How long does it really take to get a tenant out in Marengo?

The average is 109 days. That's over three months. This includes the notice period, court filings, hearings, and potentially waiting for the sheriff to perform a lockout. It's rarely faster, often longer if the tenant fights it aggressively or the court calendar is backed up. Plan for the long haul.

Q3

Can I just change the locks if my tenant won't leave?

Absolutely not. This is an illegal "self-help" eviction in Illinois. You could face serious penalties, including financial damages to the tenant and even criminal charges.
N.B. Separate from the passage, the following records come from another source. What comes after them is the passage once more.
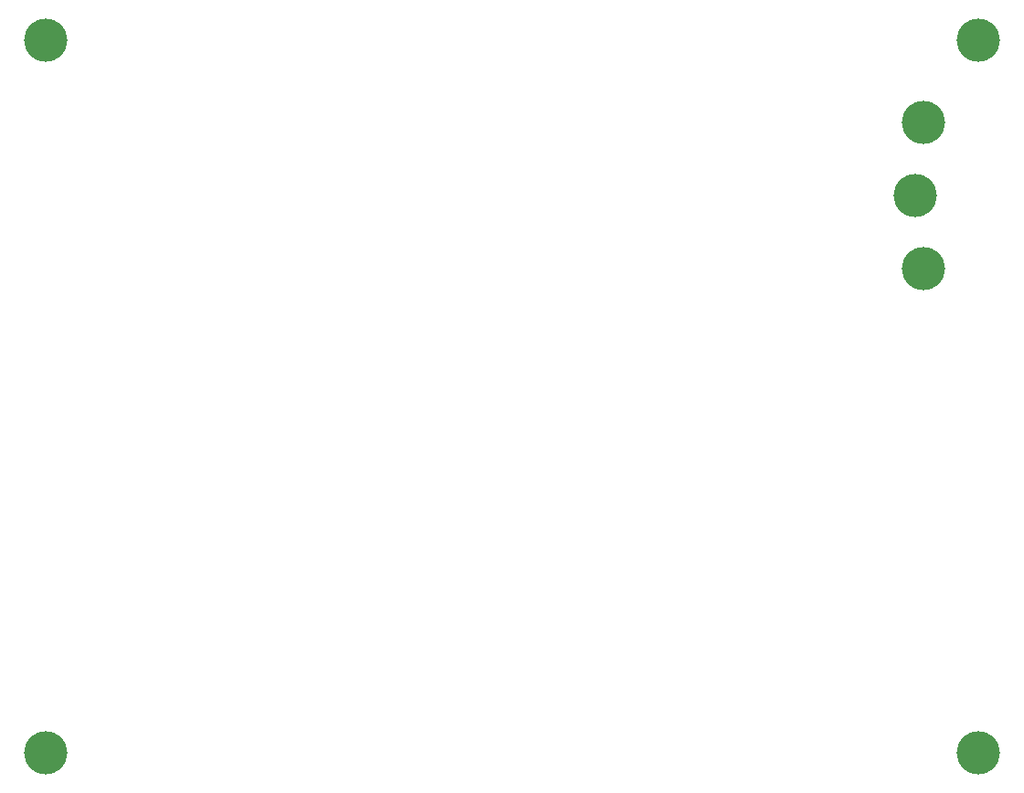
<source format=gbr>
%TF.GenerationSoftware,KiCad,Pcbnew,7.0.6*%
%TF.CreationDate,2023-08-10T21:44:00+02:00*%
%TF.ProjectId,ps2_mouse_to_serial_rev2,7073325f-6d6f-4757-9365-5f746f5f7365,rev?*%
%TF.SameCoordinates,Original*%
%TF.FileFunction,Legend,Bot*%
%TF.FilePolarity,Positive*%
%FSLAX46Y46*%
G04 Gerber Fmt 4.6, Leading zero omitted, Abs format (unit mm)*
G04 Created by KiCad (PCBNEW 7.0.6) date 2023-08-10 21:44:00*
%MOMM*%
%LPD*%
G01*
G04 APERTURE LIST*
%ADD10C,4.000500*%
G04 APERTURE END LIST*
D10*
%TO.C,*%
X27940000Y-27940000D03*
%TD*%
%TO.C,*%
X114300000Y-93980000D03*
%TD*%
%TO.C,*%
X27940000Y-93980000D03*
%TD*%
%TO.C,*%
X114300000Y-27940000D03*
%TD*%
%TO.C,J3*%
X109220000Y-49128680D03*
X108409740Y-42369740D03*
X109220000Y-35610800D03*
%TD*%
M02*

</source>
You must follow the court process to legally regain possession of your property. No exceptions.

Q4

Do I need a lawyer for an eviction in Marengo?

While you can technically represent yourself, it's highly recommended to hire an attorney specializing in landlord-tenant law. The Illinois eviction process has specific rules and procedures that are easy to mess up, leading to costly delays or dismissal of your case. Given the high costs and long timelines, a lawyer is an investment to protect your property and income.

Q5

What if my Marengo tenant claims financial hardship?

Illinois law does not currently have statewide just-cause eviction requirements based on financial hardship, nor does it have an eviction moratorium in place. While judges may be sympathetic, if you have followed all legal steps, you are generally entitled to possession. However, this is where "cash for keys" can be a good option, it offers the tenant a way out while saving you time and money.

06Score

What this score means for landlords2

A 4.9/10 places Marengo in the 76th percentile of Illinois cities on the Eviction Risk Score index. The score is the average of the nine sub-axes, all calibrated on a national 1 to 10 scale where 1 is most landlord-friendly and 10 is most tenant-protective. The 50-year reconstruction shows this score has risen sharply since 1976, a structural drift driven by court-calendar growth, rent-control adoption, and the rise of tenant-side legal aid. The trajectory matters more than the snapshot: the score is the climate, not the weather.